Im Bereich des Niltals stieß der Islam auf keinen Sakralstaat, sondern auf die zuvor christianisierten nubischen Reiche. Die Beziehungen zwischen dem muslimischen Ägypten und seinem christlichen Nachbarn im Süden blieben bis zur Mitte des 13. Jahrhunderts weitgehend friedlich. Thronstreitigkeiten und Auseinandersetzungen zwischen den Mitgliedern der königlichen Familie von Dongola, der Hauptstadt von Makurra (Makuria), gaben den Mamluken schließlich die Gelegenheit zum Eingreifen in die nubische Politik. Im Verlauf dieser Konflikte bildete sich zudem am Hof von Dongola eine muslimische Partei, die den Mamluken besonders nahestand. Die wiederholten militärischen Expeditionen aus Ägypten, die in ihrem Gefolge auch arabische Nomaden als Hilfstruppen ins Land brachten, führten 1323 zur endgültigen Islamisierung der Herrscher von Dongola und damit zur Auslöschung des nubischen Christentums. Sie waren auch der Auslöser für massive arabische Einwanderungen und damit der Arabisierung des östlichen Sudan.
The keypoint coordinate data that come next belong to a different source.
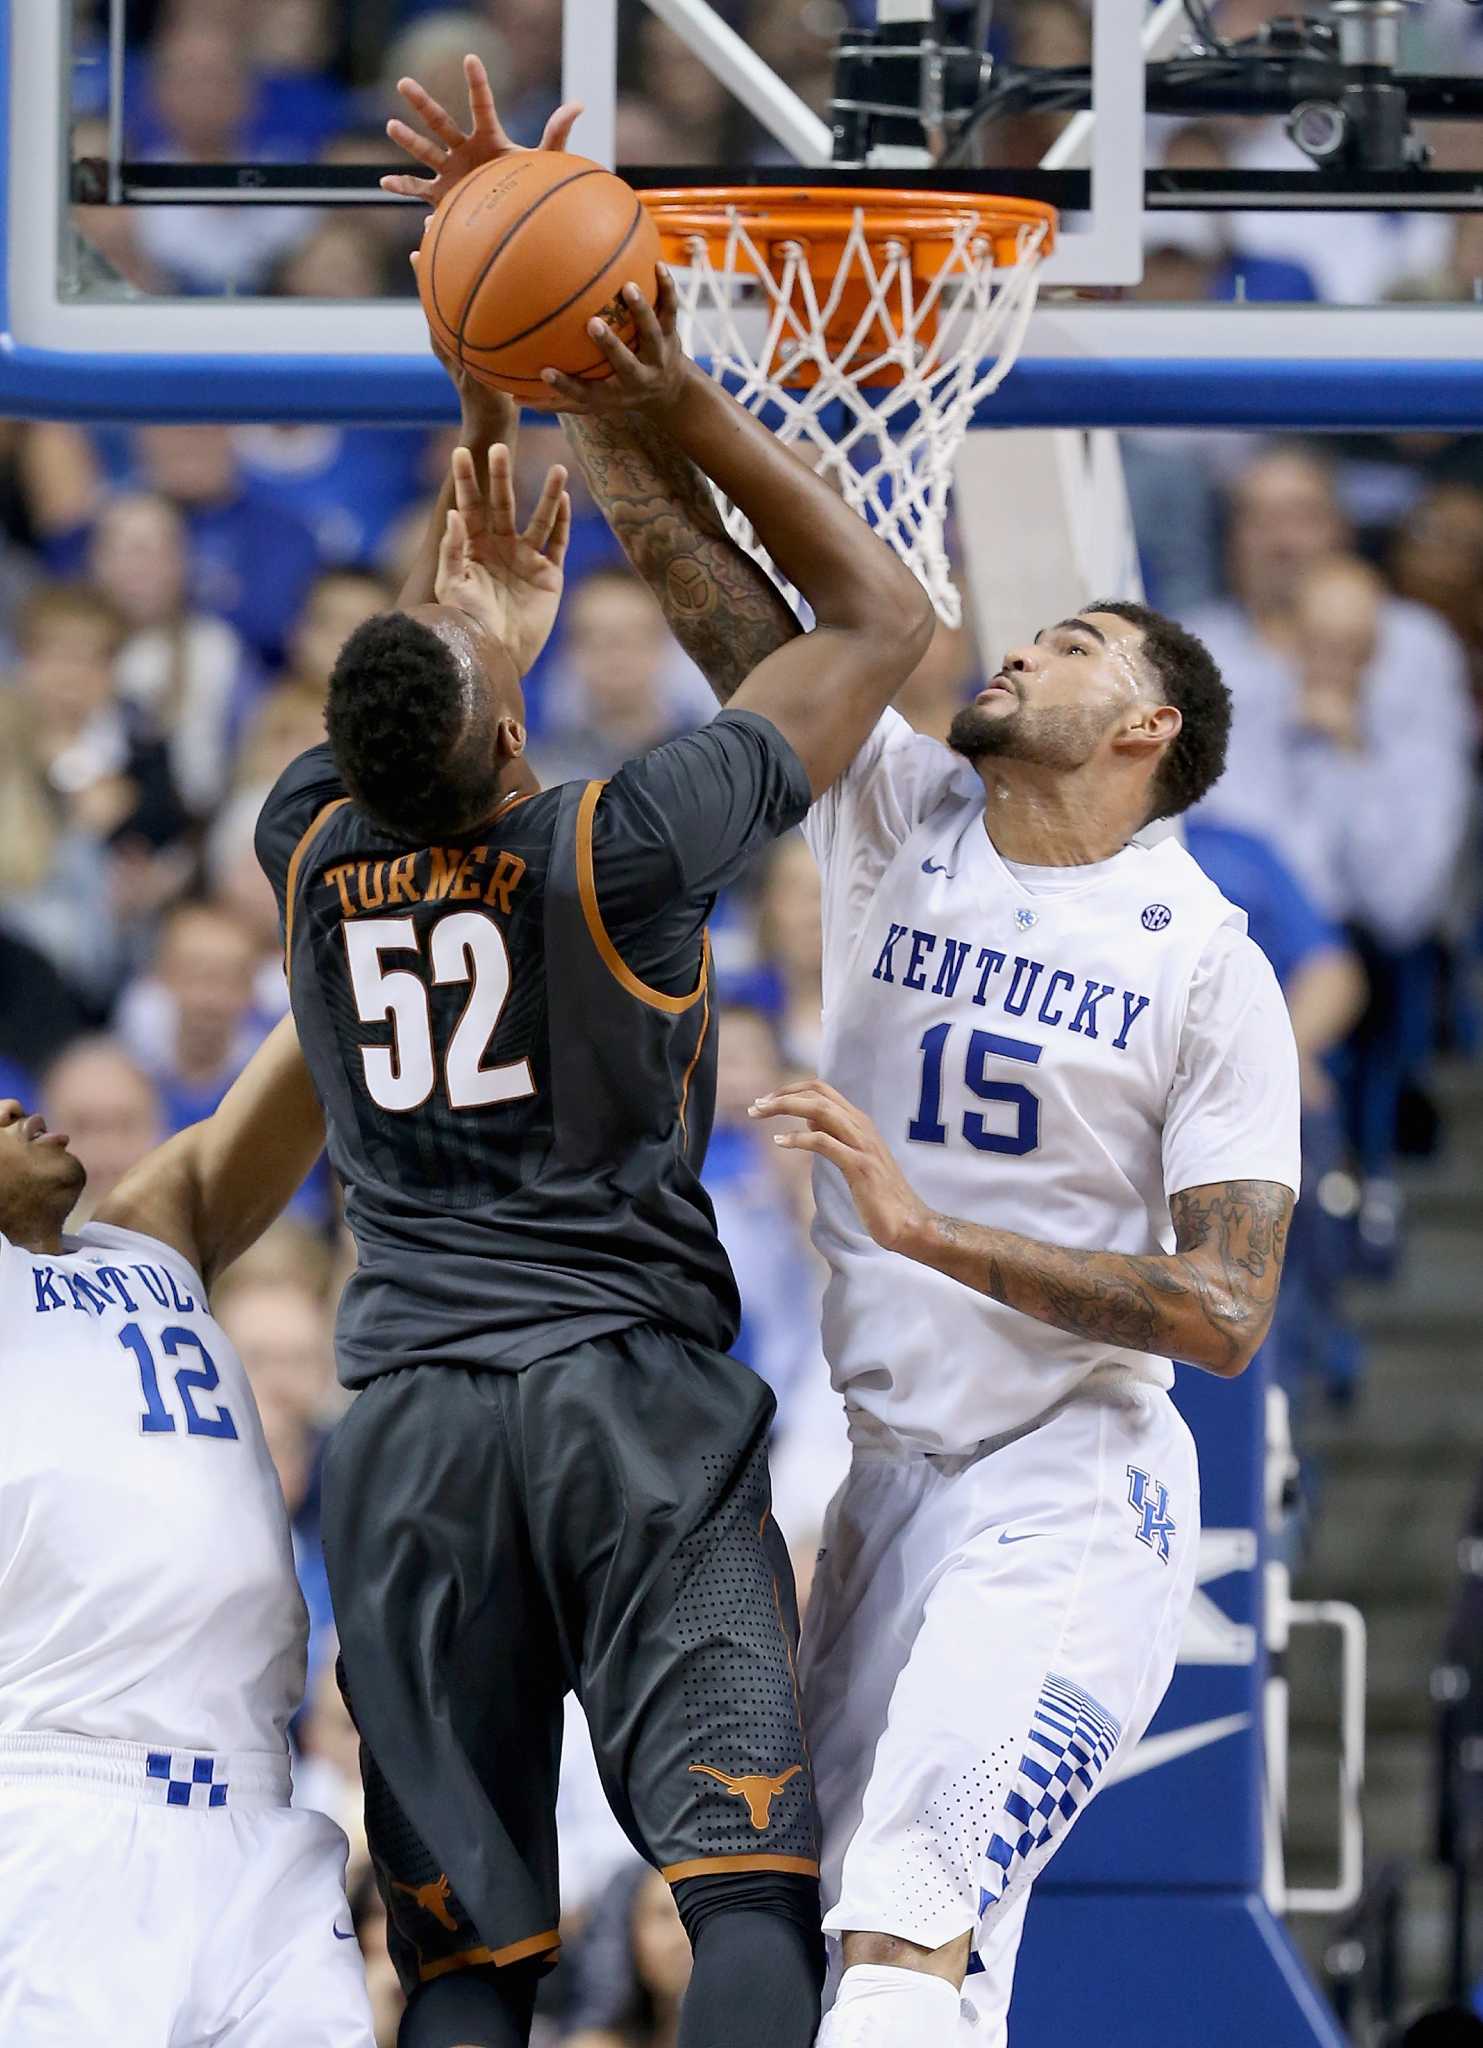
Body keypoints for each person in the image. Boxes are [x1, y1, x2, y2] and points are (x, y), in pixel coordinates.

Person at [256, 57, 932, 2048]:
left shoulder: (302, 849)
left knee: (469, 1964)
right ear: (507, 725)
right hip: (622, 1412)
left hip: (405, 1440)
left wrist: (482, 381)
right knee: (739, 1909)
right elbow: (881, 616)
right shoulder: (614, 853)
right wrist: (649, 392)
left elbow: (395, 696)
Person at [564, 306, 1301, 2048]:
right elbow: (730, 606)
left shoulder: (1204, 960)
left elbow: (1222, 1313)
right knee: (846, 1950)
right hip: (886, 1484)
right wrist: (589, 392)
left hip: (1069, 1502)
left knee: (904, 1922)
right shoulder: (894, 814)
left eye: (1066, 646)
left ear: (1146, 732)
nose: (1017, 653)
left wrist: (920, 1225)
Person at [0, 1017, 374, 2045]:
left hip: (257, 1802)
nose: (8, 1105)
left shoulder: (149, 1232)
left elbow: (300, 1069)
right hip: (65, 1803)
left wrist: (349, 892)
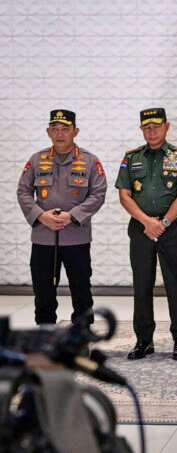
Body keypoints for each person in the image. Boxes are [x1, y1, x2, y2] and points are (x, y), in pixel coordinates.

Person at [116, 108, 177, 360]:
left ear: (166, 126)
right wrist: (147, 222)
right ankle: (143, 341)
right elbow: (124, 195)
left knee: (175, 284)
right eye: (146, 127)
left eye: (156, 126)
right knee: (142, 285)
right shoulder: (131, 158)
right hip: (141, 229)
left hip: (171, 229)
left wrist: (164, 222)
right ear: (141, 129)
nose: (152, 131)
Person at [17, 109, 107, 326]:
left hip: (76, 237)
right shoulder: (37, 160)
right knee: (43, 291)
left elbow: (98, 193)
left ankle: (82, 337)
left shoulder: (89, 161)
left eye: (65, 129)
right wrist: (41, 216)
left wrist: (72, 216)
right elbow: (23, 191)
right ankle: (46, 335)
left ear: (75, 131)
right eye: (55, 129)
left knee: (81, 290)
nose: (60, 134)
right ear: (48, 132)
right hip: (43, 238)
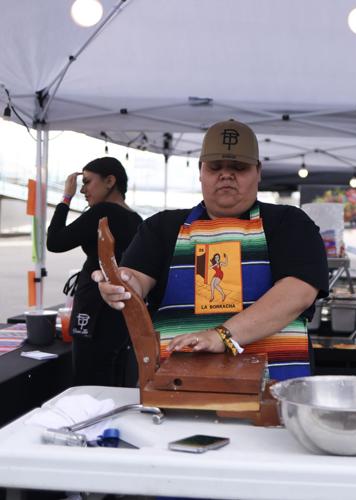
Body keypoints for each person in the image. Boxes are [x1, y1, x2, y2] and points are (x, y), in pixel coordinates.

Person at [93, 119, 328, 381]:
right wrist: (119, 283)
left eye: (239, 167)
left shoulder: (290, 223)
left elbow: (298, 293)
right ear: (201, 171)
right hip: (178, 387)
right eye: (216, 167)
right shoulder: (162, 227)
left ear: (258, 171)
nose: (226, 175)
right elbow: (136, 281)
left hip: (272, 389)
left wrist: (222, 336)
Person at [47, 157, 142, 387]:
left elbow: (55, 241)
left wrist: (65, 198)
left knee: (88, 380)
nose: (82, 190)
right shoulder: (135, 219)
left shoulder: (104, 212)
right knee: (115, 377)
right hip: (122, 312)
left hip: (95, 311)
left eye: (88, 182)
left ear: (110, 181)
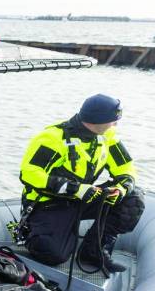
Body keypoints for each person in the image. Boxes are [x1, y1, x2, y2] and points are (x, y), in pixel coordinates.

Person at [18, 94, 144, 273]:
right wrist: (76, 189)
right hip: (48, 204)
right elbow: (30, 174)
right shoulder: (53, 138)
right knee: (53, 255)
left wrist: (121, 188)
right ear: (98, 119)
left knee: (134, 199)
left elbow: (126, 168)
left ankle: (94, 250)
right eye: (113, 121)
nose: (115, 125)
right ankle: (31, 232)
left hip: (84, 198)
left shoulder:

Die Staaten weiter im Inneren des Kontinents lagen lange Zeit außerhalb der Reichweite des Islam und zumeist auch der verheerenden Sklavenrazzien. Dazu gehören in Westafrika die Mossi- und die Yoruba-Staaten, die Reiche Nupe, Jukun und Benin, in Nordostafrika der Staat Kaffa und im Seengebiet Ostafrikas die Tutsi-Reiche Ankole, Ruanda und Burundi sowie Bunyoro und Buganda. Abseits vom Weltgeschehen und wenig berührt von überregionalen Handelsströmen verlief ihre Geschichte in friedlicheren Bahnen, und der Wandel folgte lange Zeit lokalen Faktoren, die sich einem einheitlichen Gesamtbild entziehen.

Straff organisierte Königreiche

Als die Portugiesen in der zweiten Hälfte des 15. Jahrhunderts auf der Suche eines Seewegs nach Indien sich langsam an der West- und Südküste Afrikas entlangtasteten, entdeckten sie im Hinterland der zuvor unbefahrenen Küsten straff organisierte Königreiche und nach Marktprinzipien orientierte, fest gewobene regionale Handelsnetze: das Reich Jolof zwischen dem Senegal und dem Gambia, die Westprovinzen des Malireiches südlich des Gambia, die Ausläufer des Jula/Wangara-Handelsnetzes in Elmina an der späteren Goldküste, das Benin-Reich westlich der Nigermündung, das Kongo-Reich südlich der Kongomündung, das Ndongo-Reich im heutigen Angola und das Reich des Monomotapa im heutigen Zimbabwe. Von Sofala, dem Hafen des Goldhandels mit Monomotapa, weiter nach Norden segelnd fanden sie die blühenden Handelsstädte der Swahili. Sie waren beeindruckt von der Vielfältigkeit des zivilisierten Lebens, die ihnen in den vorher unzugänglichen Gebieten weitab von den großen Kulturen der gemäßigten Breiten begegnete.

Auch in der heutigen Zeit spielen die vielerorts weiter bestehenden traditionellen Staaten Afrikas angesichts des fortschreitenden Zerfalls der von den Kolonialmächten errichteten modernen Staaten noch eine wichtige stabilisierende Rolle. Da mit der Ausnahme von Swasiland die in einigen Fällen in der Kolonialzeit versuchten Synthesen von traditionellen und modernen Staaten – wie in Ruanda, Burundi, Uganda, Madagaskar und Äthiopien – durch die modernen Machthaber aufgelöst wurden, handelt es sich dabei jeweils nur um kleine territoriale Einheiten. Innerhalb der schwachen modernen Staaten erweisen sich jedoch die sich langsam modernisierenden traditionellen Königreiche als erstaunlich resistent gegen staatliche Zerfallserscheinungen. Im Verlauf ihrer jahrtausendealten Geschichte haben sie so tiefe Wurzeln in der Bevölkerung geschlagen, dass sie als Faktoren der lokalen Identität kaum mehr wegzudenken sind.